Note: Severe COVID is equivalent to 20 years of ageing – new study. Of course the article states, as so often, that the reasons behind this finding are unknown, but that it may be related to the immune system. In my humble opinion, since Covid, there is an even more pressing need to get drugs targeting the brain’s immune response to market in the correct way.
Microglia, and mens sana in corpore sano
How does this happen? Simply stated, the brain is not immune-privileged, there is free and easy connection between both body and brain. Prof. Bullmore puts it like this:
“What we know now (right) is that there are many channels of communication across the BBB. Inflammation of the body can cause activation of the inflammatory microglial cells in the brain, which in turn causes collateral damage to nerve cells in the amygdala, the cingulate and other hubs in the brain’s emotional network.”
Time and again, these microglia. Prof. Bullmore makes the comparison between macrophages as the resident immune cells in the body, and microglia as the resident immune cells in the brain. When these cells pick up inflammatory signals from the body in response to an insult, they start releasing cytokines themselves. Doing that, and certainly for prolonged periods of time, can kill nerve cells, hamper the neuroregenerative process, and make nerve cells less plastic. Synaptic plasticity has been considered important for learning and memory.
The link between microglial activation and serotonin levels
Not only does Prof. Bullmore establish a link between inflammation, microglial activation and cognition, but also between microglial activation and serotonin levels. Microglial activation may lead to loss of good synaptic transmitter signaling, especially for serotonin. Nerve cells make serotonin from tryptophan, but the overactivated microglial cells can instruct nerve cells to make other end-products, such as kynurenine, possibly interrupting normal serotonin signaling, and additionally kynurenine is toxic.

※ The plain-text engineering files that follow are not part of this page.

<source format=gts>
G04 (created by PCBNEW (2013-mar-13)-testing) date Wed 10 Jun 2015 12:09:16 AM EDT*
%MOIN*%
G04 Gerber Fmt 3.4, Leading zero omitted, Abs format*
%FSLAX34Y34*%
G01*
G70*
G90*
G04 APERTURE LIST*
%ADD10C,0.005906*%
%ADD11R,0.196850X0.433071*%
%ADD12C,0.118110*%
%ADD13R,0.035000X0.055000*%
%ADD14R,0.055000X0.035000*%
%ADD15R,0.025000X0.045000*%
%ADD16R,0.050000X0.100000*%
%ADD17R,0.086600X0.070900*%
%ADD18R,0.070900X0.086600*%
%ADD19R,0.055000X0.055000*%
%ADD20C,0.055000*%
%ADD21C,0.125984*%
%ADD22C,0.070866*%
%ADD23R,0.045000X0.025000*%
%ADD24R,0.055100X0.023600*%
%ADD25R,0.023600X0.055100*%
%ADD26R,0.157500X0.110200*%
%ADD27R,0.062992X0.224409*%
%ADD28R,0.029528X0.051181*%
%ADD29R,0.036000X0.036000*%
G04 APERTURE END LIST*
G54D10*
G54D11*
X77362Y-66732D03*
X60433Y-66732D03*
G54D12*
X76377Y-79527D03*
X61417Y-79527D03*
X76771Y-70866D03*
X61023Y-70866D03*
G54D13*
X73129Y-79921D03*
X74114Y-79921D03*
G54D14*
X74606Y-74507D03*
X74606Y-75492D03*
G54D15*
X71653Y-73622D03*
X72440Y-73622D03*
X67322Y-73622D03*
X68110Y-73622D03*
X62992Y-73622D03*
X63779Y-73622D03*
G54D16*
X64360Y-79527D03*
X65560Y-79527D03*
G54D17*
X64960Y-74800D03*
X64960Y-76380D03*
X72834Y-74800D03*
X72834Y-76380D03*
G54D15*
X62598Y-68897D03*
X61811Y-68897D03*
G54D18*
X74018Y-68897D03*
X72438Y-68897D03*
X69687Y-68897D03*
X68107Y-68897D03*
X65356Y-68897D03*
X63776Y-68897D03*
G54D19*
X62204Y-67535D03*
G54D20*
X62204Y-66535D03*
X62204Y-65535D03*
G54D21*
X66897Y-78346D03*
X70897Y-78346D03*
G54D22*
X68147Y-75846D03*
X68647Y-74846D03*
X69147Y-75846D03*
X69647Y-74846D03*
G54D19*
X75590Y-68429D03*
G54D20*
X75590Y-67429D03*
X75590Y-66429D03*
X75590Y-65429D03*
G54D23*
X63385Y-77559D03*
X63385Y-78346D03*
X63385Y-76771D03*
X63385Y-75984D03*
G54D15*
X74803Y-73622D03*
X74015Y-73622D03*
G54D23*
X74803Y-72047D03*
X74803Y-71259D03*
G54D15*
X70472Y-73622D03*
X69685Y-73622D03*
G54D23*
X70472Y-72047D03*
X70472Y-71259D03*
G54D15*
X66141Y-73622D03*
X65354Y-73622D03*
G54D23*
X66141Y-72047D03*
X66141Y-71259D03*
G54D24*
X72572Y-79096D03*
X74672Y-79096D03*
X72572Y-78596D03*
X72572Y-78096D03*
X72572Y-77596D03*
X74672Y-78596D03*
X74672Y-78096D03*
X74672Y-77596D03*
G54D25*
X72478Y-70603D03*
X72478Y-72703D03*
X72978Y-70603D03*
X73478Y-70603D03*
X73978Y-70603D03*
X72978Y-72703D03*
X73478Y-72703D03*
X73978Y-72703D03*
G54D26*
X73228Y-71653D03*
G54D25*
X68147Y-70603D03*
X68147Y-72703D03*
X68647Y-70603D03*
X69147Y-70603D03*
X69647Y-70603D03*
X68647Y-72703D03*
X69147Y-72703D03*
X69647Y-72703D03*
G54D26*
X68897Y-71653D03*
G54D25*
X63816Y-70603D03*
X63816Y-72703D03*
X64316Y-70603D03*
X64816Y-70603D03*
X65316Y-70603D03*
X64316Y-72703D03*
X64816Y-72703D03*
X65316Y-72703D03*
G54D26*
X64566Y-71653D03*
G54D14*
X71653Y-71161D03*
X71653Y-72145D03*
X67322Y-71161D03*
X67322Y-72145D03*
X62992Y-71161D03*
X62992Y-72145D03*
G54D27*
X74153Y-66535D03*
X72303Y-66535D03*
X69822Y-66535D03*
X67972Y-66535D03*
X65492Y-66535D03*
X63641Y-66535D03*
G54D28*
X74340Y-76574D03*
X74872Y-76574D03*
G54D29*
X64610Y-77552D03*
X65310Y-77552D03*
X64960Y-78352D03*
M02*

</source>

Overactivation of nerve cells exhausts their metabolism and leads to nerve cell death.
“The net effect of microglial activation is that serotonin signaling is disabled and usurped.”
This mechanism could explain why patients with signs of inflammation, and therefore with overactivated microglia leading to lack of serotonin release in the synapses, respond badly to SSRI’s or other anti-depressants. And conversely, it could explain why treatment-resistant depressed patients are particularly likely to be inflamed.

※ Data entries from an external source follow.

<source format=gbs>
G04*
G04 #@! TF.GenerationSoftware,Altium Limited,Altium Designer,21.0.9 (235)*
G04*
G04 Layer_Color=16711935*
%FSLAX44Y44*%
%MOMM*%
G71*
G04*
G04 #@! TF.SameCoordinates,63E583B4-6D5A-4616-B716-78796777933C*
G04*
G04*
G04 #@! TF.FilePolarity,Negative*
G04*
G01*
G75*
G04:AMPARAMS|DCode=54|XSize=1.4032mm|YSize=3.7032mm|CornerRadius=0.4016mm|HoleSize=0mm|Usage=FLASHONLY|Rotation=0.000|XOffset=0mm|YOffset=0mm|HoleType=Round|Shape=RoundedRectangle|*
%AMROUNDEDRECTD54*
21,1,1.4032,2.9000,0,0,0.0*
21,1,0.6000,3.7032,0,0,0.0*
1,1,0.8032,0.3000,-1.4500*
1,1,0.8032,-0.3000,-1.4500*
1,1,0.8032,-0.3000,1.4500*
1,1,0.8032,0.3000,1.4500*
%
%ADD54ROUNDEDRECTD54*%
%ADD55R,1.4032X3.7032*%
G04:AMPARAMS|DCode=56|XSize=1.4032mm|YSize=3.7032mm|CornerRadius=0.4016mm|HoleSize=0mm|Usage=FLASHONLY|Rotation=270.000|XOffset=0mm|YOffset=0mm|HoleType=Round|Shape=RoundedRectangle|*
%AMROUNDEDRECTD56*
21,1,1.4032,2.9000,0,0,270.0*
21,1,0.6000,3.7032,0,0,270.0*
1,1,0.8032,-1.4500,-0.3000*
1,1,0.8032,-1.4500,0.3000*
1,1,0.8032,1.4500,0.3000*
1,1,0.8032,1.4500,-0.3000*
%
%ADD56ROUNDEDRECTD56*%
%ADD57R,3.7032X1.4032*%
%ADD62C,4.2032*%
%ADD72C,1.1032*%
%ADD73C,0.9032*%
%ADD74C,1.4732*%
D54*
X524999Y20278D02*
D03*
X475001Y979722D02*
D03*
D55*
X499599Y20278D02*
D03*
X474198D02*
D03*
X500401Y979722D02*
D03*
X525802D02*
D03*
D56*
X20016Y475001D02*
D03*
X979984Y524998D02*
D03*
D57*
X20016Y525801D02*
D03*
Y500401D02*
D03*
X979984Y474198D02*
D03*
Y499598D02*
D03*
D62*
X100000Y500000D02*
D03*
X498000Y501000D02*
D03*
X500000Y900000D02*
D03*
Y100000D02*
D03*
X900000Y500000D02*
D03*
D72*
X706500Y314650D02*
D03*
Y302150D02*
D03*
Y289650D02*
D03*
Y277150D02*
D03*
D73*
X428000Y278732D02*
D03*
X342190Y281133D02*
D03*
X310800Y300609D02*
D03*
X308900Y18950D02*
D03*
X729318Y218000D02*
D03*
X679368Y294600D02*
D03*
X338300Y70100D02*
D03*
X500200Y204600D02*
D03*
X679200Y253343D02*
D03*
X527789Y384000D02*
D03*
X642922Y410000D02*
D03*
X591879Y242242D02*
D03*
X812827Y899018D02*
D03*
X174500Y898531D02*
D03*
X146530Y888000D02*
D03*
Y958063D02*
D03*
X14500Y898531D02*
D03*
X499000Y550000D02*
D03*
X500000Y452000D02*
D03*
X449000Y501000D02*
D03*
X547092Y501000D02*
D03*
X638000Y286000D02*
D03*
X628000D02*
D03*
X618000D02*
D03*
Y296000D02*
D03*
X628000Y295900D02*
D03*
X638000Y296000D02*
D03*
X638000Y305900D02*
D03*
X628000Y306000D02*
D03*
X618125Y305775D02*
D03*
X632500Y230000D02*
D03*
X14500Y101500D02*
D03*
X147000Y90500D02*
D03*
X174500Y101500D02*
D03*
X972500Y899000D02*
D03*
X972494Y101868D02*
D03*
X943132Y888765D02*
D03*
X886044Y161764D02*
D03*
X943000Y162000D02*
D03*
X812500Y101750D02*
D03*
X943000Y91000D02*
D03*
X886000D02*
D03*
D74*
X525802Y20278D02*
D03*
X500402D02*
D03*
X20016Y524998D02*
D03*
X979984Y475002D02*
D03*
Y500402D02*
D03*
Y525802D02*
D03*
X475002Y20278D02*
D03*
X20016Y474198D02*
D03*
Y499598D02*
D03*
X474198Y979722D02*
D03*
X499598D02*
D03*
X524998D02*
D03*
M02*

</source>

Note: on June 6, 2022, that’s three days ago, a good article came about that was entitled ‘Microglia in depression: an overview of microglia in the pathogenesis and treatment of depression’.

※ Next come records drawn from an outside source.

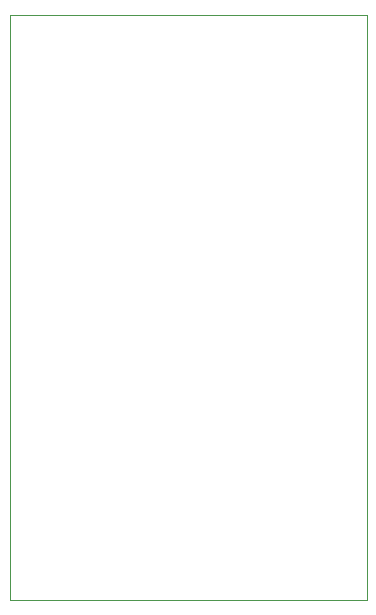
<source format=gbr>
%TF.GenerationSoftware,KiCad,Pcbnew,7.0.9-7.0.9~ubuntu20.04.1*%
%TF.CreationDate,2023-12-24T08:58:33+01:00*%
%TF.ProjectId,mitsubishi2MQTT_esp32dev,6d697473-7562-4697-9368-69324d515454,rev?*%
%TF.SameCoordinates,Original*%
%TF.FileFunction,Profile,NP*%
%FSLAX46Y46*%
G04 Gerber Fmt 4.6, Leading zero omitted, Abs format (unit mm)*
G04 Created by KiCad (PCBNEW 7.0.9-7.0.9~ubuntu20.04.1) date 2023-12-24 08:58:33*
%MOMM*%
%LPD*%
G01*
G04 APERTURE LIST*
%TA.AperFunction,Profile*%
%ADD10C,0.100000*%
%TD*%
G04 APERTURE END LIST*
D10*
X75438000Y-59182000D02*
X105664000Y-59182000D01*
X105664000Y-108676290D01*
X75438000Y-108676290D01*
X75438000Y-59182000D01*
M02*

</source>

In it, the authors further elucidate the pathways underlying microglial activation and leading to depression, and have also included two lists of anti-depressants and plant-derived compounds/formulations regulating microglia-regulated neuroinflammation. This includes SSRIs, tricyclic antidepressants (TCAs), other compounds such as minocycline, melation, FCPR16, pioglitazone, iptakalim, and caffeine, but on the natural side also flavonoids, ginsenosides (from ginseng), iridoid glycosides (from Rhadix rehmannnia – Chinese medicinal plant) and arctigenin (Chinese fruit with alleged medicinal properties). For example, treatment with SSRI’s saw decreases in microglial marker Iba-1, downregulation of pro-inflammatory factors (IL-1β, TNF-α, and NO), and upregulation of anti-inflammatory factors (IL-4, IL-10, Arg-1, and TGF-β1). Similar effects were seen in tricyclic antidepressants, but not in citalopram.
It comes as no surprise to me that there is such interplay, through the own mechanisms of action of these anti-depressants.
That’s it for part I. I’ve tried to keep it condense, hope you can appreciate that, and I hope you see the links with INMB's science and efforts like I did. The second part should follow soon.